This film is quite hard to explain. Made on a fairly small budget in 1953, the film marks the only live-action piece Dr. Seuss was ever associated with during his lifetime. Many snippets look like a Busby Berkeley musical on drugs. It was a commercial flop at the time of its release but has since gained a cult-like following.
The story tells via a massive dream sequence (which is really roughly 90% of the film) where a young boy imagines that the world has been taken over by a mad piano teacher whose ambition is to eventually make the piano the only instrument. Other instruments (and their players) are banished to Dr. Terwilliker’s (Hans Conreid) dungeons deep below his institute. The institute’s sole purpose is the training of future pianists.
Along the way there are several song and dance numbers, many of which are quite surrealistic in nature. Unless you are a true fan of Dr.Suess (who wrote the screenplay and the lyrics for all the songs) you will find that these routines only serve to slow down the already sluggish action. You will get a good feel for Dr. Suess’ affinity for weird self-created words, odd rhymes, and alliteration however.
The sets and décor of the film are fairly minimal, but does show the same style as many of Dr. Suess’ books. Some favorite motifs are long winding stairways without any railings, large stuffed hands pointing the way (marked “in”, and “out”, for example). And no that isn’t your eyes; there is hardly a straight line in the sets which isn’t slightly off skew. The beanie of the child both shows this touch too, both in the font on its front and the yellow vinyl hand which protrudes from the top. The mad Dr’s costumes also are quite zany, but they always seem to be somewhat short of the mark.
Although geared for children, most of the meaning of the film will be completely missed by this target audience. Parents, however, will see quite a bit lurking just below the surface.
Looking through the eyes of the main boy (played by Tommy Rettig), you are exposed to the child’s natural fears of being without a father and looking for a new father figure in a true father’s absence. Here the new potential father figures are the mad doctor himself and a plumber whose job it is to install sinks in the institute.

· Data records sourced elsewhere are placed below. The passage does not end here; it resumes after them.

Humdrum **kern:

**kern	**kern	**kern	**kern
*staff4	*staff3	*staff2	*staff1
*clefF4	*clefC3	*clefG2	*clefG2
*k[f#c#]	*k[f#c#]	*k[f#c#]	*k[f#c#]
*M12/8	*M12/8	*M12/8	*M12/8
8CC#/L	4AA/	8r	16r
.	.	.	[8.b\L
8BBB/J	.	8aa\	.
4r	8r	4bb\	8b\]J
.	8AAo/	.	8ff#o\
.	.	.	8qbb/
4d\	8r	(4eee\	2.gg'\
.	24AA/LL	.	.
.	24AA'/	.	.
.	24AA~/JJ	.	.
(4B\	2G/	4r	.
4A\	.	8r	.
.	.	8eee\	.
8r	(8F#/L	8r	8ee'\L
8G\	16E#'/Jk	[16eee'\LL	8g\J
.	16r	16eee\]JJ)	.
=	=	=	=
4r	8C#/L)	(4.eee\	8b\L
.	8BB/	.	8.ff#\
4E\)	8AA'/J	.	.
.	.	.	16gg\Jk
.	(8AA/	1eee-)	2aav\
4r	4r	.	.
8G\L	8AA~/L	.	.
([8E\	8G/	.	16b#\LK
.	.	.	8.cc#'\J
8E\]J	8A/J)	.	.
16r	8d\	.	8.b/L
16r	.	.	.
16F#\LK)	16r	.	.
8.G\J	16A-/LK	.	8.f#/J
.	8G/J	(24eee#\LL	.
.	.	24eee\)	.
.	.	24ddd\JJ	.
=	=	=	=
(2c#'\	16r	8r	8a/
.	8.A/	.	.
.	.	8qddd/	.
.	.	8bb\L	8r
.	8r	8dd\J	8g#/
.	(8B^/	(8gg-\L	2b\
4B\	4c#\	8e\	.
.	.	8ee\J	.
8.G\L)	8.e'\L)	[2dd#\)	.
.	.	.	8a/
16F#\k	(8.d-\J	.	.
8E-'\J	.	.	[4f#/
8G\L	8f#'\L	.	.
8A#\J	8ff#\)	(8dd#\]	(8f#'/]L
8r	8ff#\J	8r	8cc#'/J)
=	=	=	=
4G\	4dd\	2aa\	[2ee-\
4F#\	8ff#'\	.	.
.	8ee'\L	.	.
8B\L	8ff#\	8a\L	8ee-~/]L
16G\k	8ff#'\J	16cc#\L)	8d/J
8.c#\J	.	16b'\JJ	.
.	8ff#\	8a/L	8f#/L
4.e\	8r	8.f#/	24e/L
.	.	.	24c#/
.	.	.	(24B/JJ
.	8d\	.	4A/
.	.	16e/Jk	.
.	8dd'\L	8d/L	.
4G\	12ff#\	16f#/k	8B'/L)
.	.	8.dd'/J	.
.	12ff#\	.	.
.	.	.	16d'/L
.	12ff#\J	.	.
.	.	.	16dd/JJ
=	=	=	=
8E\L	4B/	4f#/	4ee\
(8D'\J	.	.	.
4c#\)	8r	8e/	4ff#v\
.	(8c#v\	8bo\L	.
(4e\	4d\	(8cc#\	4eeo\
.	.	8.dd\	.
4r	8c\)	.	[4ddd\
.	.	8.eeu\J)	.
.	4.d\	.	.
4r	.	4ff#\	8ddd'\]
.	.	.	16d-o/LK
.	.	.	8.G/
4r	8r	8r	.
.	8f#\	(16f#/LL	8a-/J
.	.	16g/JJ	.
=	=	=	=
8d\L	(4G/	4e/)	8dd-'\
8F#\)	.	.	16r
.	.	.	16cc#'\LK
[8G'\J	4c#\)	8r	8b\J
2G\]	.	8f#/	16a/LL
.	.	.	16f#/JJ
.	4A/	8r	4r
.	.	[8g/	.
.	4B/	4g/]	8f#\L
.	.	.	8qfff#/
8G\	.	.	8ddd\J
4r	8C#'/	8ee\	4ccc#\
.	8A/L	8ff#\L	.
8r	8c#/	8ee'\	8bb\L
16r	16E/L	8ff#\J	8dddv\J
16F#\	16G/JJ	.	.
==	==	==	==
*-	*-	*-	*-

You also become aware as well of the child’s fear of loosing his mother to one of these new (and perhaps poorly suited) father figures. The mother throughout the film is in a trance under the mad doctor’s control- helping him to construct his institute.
On another level one is reminded of Dr. Suess’ overriding liberal viewpoint. As a concerted foe of all the ‘isms’ – Nazism, fascism, communism, socialism, Dr. Suess neatly equated the mad doctor with a totalitarian dictator (given the film’s date, this would most likely be Stalin) and the prospective students as his would be citizenry.
One forgets that Dr. Suess’ book Yertle the Turtle is much in the same vein, just with Hitler rather than Stalin as the target. However, in Yertle the Turtle the illusion is very blunt as early printings of the book have Yertle with a toothbrush mustache, leaving his real identity beyond a doubt.
The viewer should also realize that the repeated references to atomic things is merely reflective of the times in which the film was shot- most of America was busy digging holes to hide in during this time.
Unless you are perversly into the wacky world of Dr. Suess and are a completist, ignore the cultists and go with the original reviewers of 1953. This simply isn’t all that great.